> **Supplied information**

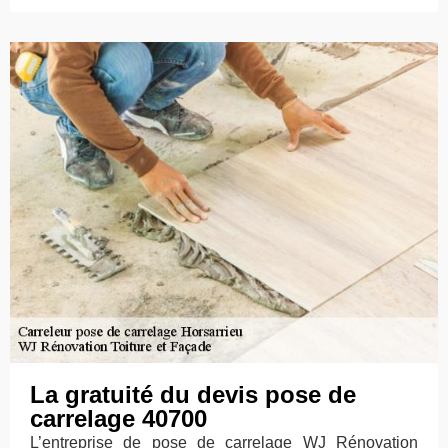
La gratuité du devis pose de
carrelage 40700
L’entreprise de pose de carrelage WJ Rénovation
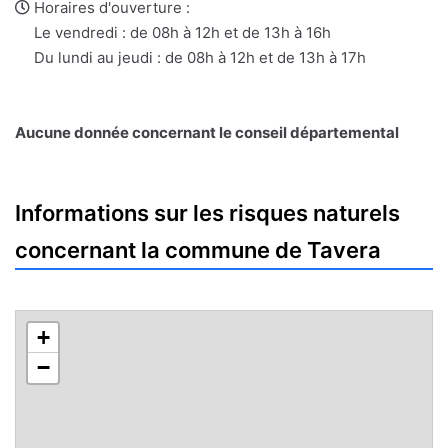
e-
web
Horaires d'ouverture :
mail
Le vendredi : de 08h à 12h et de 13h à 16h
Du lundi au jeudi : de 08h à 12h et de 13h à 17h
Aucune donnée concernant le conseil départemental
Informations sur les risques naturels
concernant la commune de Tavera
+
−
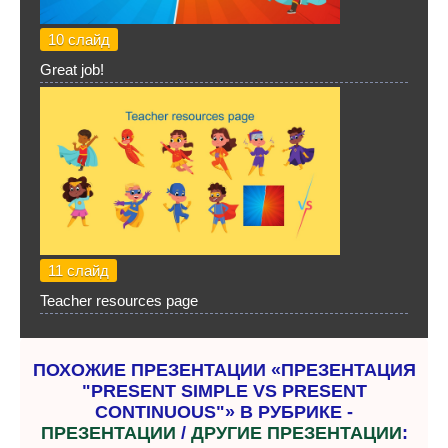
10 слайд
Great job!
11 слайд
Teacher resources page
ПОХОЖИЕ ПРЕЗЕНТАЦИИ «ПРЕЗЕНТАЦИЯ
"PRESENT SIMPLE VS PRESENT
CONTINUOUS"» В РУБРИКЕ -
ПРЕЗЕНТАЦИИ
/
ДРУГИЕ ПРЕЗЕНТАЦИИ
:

* * *

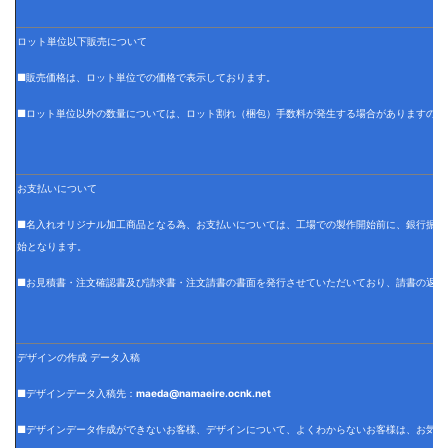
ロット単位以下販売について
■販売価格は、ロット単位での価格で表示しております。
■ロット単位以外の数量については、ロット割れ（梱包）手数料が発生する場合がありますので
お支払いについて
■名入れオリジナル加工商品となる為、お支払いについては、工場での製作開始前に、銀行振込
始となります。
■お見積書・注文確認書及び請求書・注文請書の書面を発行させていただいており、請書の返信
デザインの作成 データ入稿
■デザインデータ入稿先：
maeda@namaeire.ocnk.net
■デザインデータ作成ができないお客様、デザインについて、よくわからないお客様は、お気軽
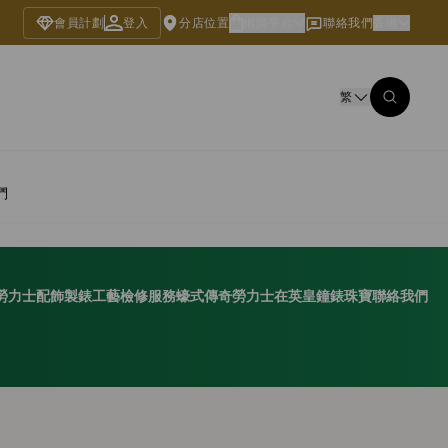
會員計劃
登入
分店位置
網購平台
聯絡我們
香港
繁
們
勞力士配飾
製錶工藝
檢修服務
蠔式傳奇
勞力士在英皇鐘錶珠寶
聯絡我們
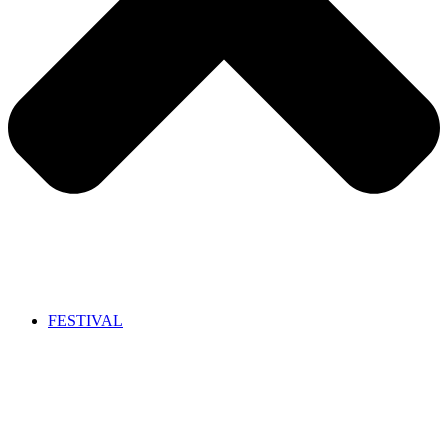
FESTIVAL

--

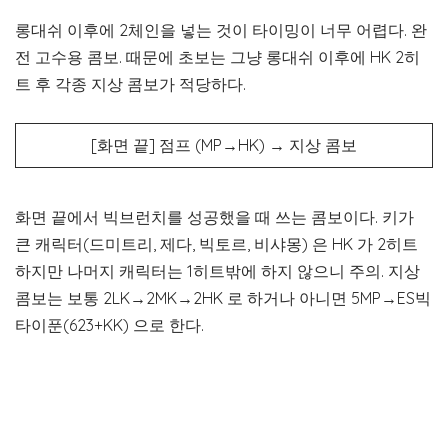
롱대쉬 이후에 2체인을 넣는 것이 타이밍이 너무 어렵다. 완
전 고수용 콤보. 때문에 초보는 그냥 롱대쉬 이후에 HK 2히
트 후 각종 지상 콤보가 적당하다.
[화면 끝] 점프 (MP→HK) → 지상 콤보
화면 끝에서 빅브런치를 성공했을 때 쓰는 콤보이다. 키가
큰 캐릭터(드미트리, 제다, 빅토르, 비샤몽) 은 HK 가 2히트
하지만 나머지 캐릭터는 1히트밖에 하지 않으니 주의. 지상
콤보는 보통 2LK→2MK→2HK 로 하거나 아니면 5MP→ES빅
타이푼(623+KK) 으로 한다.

> **What you need to do**
Reproduce the lines from the one holding "롱대쉬 이후에 2체인을 넣는 것이 타이밍이 너무 어렵다. 완" through the one holding "타이푼(623+KK) 으로 한다.", inclusive, with every "롱대쉬" renamed "롱대시" and nothing else changed.

> **Exercise result**
롱대시 이후에 2체인을 넣는 것이 타이밍이 너무 어렵다. 완
전 고수용 콤보. 때문에 초보는 그냥 롱대시 이후에 HK 2히
트 후 각종 지상 콤보가 적당하다.
[화면 끝] 점프 (MP→HK) → 지상 콤보
화면 끝에서 빅브런치를 성공했을 때 쓰는 콤보이다. 키가
큰 캐릭터(드미트리, 제다, 빅토르, 비샤몽) 은 HK 가 2히트
하지만 나머지 캐릭터는 1히트밖에 하지 않으니 주의. 지상
콤보는 보통 2LK→2MK→2HK 로 하거나 아니면 5MP→ES빅
타이푼(623+KK) 으로 한다.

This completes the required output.